Call Your Closest Clinic, Australia-Wide
Call Your Closest Clinic, Australia-Wide

Yellow Fever; To Boost or Not to boost…That is the question!

David Rutherford - TMA member Fremantle

Yellow Fever remains as relevant to travellers today as it was back in the 1700's when it was first described. The history of the illness is fascinating.

It is thought to have originated in Africa and carried to the New World during the slave trade in the 1500's. My home country, Scotland, had a disastrous adventure in Panama (Darien Scheme) in 1690 when fever decimated the colonists. There was a documented outbreak in Philadelphia, America, in 1793 with 5000 documented deaths and it was later blamed for the abandonment by the French to build the Panama Canal in the late 1880's due to the death of more than 50000 workers from liver failure and yellow jaundice, thus leading to its name.

Once it was discovered to be transmitted by mosquitoes and control measures put in place, death rates dropped, and construction was finally completed over 100 years later in 1903. At its peak Yellow Fever was transmitted even in Southern Europe.

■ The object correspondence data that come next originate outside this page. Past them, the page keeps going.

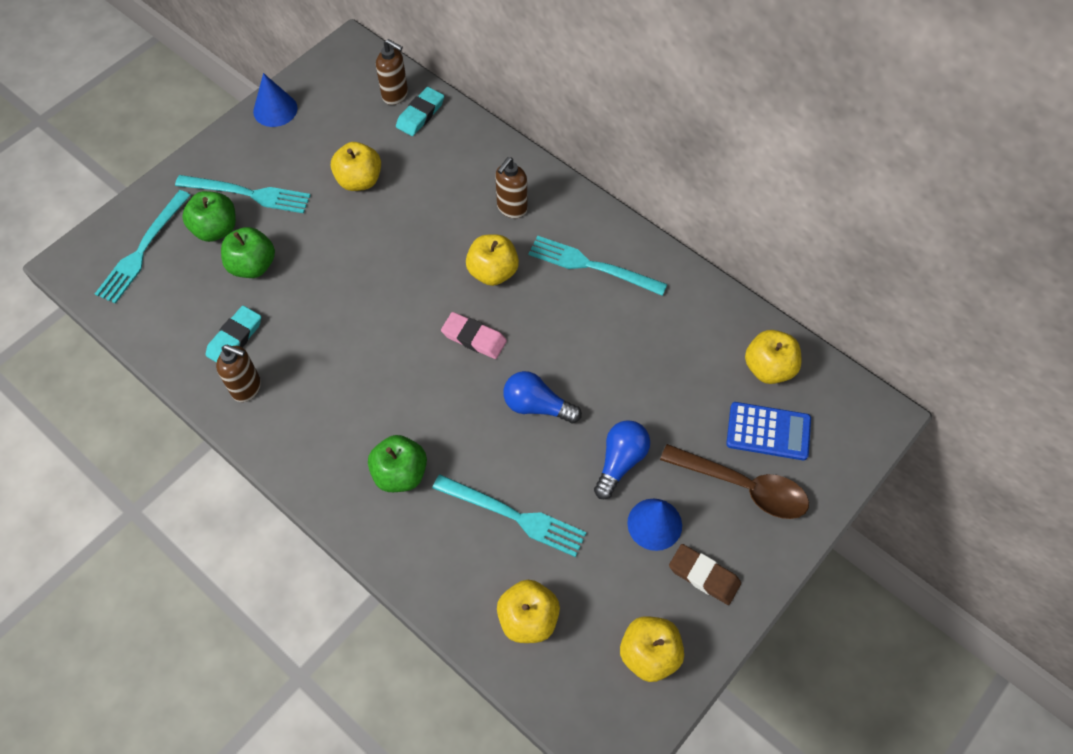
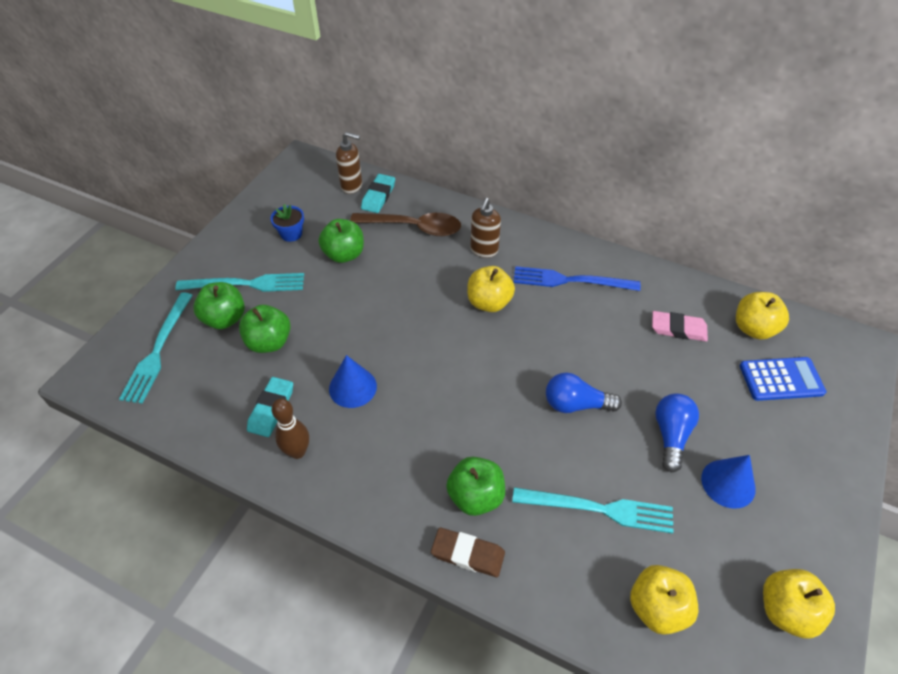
camera: 15 degrees left, 10 degrees down
brown soap dispenser [216,345,261,402] -> brown bowling pin [272,398,309,459]
blue cone [253,73,298,127] -> blue cone moved to [329,355,377,408]
yellow apple [331,142,381,191] -> green apple [319,219,364,263]
pink eraser [441,312,507,359] -> pink eraser moved to [652,311,708,342]
turquoise fork [529,236,667,296] -> blue fork [514,266,641,291]
brown spoon [660,444,809,519] -> brown spoon moved to [350,213,461,236]
brown eraser [669,544,741,605] -> brown eraser moved to [431,527,505,577]
none -> blue flower pot [270,204,304,242]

A Vaccine for YF was developed in 1951 and soon after The World Health Organisation (WHO) instilled controls for border crossings to stop spread of the disease.

These controls are still in place today and travellers to parts of South America and Central Africa, where it remains, are required to show a certificate of vaccination on entry and exit, both to protect themselves and others. By in large, these controls have been successful in preventing spread to other areas, especially Asia. Australia has very strict rules on Yellow Fever requirements, mainly because we have the same type of mosquito here.

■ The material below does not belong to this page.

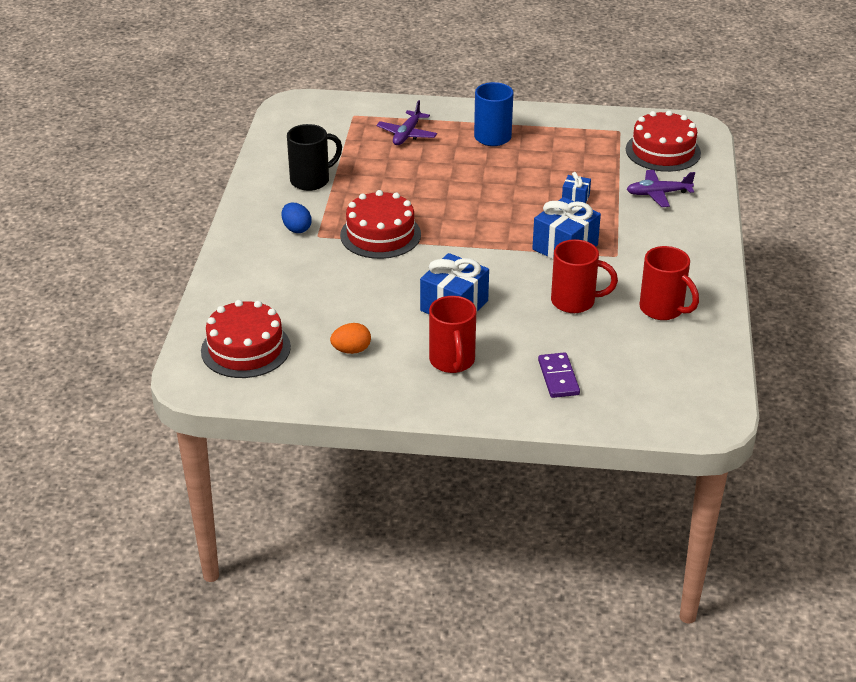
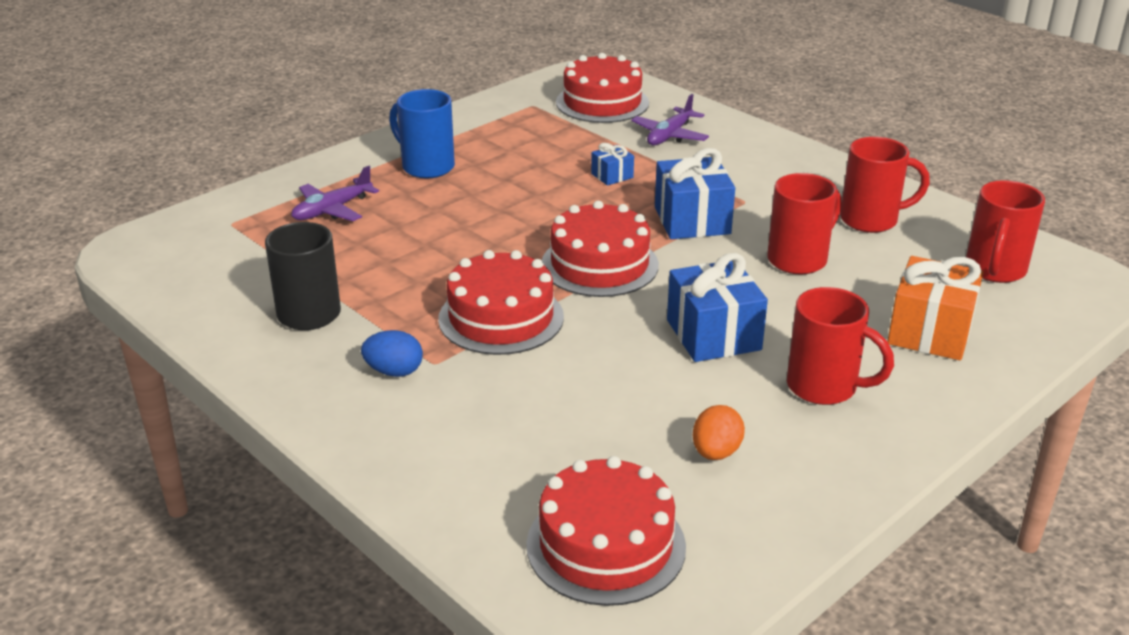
camera: 50 degrees left, 5 degrees down
purple plane [377,100,437,145] -> purple plane turned 75 degrees clockwise [291,166,379,221]
purple domino [538,352,580,398] -> orange gift [887,256,983,360]
none -> red cake [542,201,659,297]
none -> red mug [966,180,1045,283]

Since the 1980's there have been more cases of Yellow Fever and in the last 5 years there have been two significant outbreaks, one in Angola and the other ongoing in Brazil. This has put pressure on vaccine availability following mass vaccination campaigns in the affected countries. It is thought that urbanisation, deforestation and climate change, with its effects on rainfall and mosquito numbers are the main reasons for the increase.

There was a cluster of cases in Chinese workers returning from Angola which thankfully settled quickly. There have also been deaths in unvaccinated travellers returning from Brazil to Europe in the last 6 months.

The vaccine has a very good safety record over decades, however there are some travellers who should not be given the vaccine because of other health issues or medications. There are also known rare but significant side effects mainly in older travellers which means that the decision to vaccinate can sometimes be tricky.  It should be used carefully by Doctors with formal training in Travel Medicine who are familiar with giving the vaccine.

Recent changes from WHO have recommended that the vaccine provides life-long protection ( for those with a normal immune system when vaccianted ) which is good news for travellers. It also highlights how important it is to keep the vaccine certificate safe. While one vaccine will be fine for most travellers who simply need a certificate for customs requirements, there remains in place a recommendation to have a booster after 10 years if travelling to an area with a current outbreak, such as Brazil currently.